Task: At the line that contains "92 198 136.3", begin setting down every line word for word, and stop after the last line of the listing.

Provided information:
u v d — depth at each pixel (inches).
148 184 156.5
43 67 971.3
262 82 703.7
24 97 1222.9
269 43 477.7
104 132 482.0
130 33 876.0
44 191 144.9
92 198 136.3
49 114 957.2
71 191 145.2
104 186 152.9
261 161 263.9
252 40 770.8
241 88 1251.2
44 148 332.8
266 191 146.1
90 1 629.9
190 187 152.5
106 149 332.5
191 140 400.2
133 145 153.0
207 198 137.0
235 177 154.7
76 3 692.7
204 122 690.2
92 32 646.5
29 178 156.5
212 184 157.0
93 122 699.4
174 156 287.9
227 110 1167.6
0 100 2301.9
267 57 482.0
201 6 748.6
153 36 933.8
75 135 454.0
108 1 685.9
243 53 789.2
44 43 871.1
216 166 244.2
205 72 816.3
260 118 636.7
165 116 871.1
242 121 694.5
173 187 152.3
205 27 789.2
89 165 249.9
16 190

Your solution:
92 198 136.3
49 114 957.2
71 191 145.2
104 186 152.9
261 161 263.9
252 40 770.8
241 88 1251.2
44 148 332.8
266 191 146.1
90 1 629.9
190 187 152.5
106 149 332.5
191 140 400.2
133 145 153.0
207 198 137.0
235 177 154.7
76 3 692.7
204 122 690.2
92 32 646.5
29 178 156.5
212 184 157.0
93 122 699.4
174 156 287.9
227 110 1167.6
0 100 2301.9
267 57 482.0
201 6 748.6
153 36 933.8
75 135 454.0
108 1 685.9
243 53 789.2
44 43 871.1
216 166 244.2
205 72 816.3
260 118 636.7
165 116 871.1
242 121 694.5
173 187 152.3
205 27 789.2
89 165 249.9
16 190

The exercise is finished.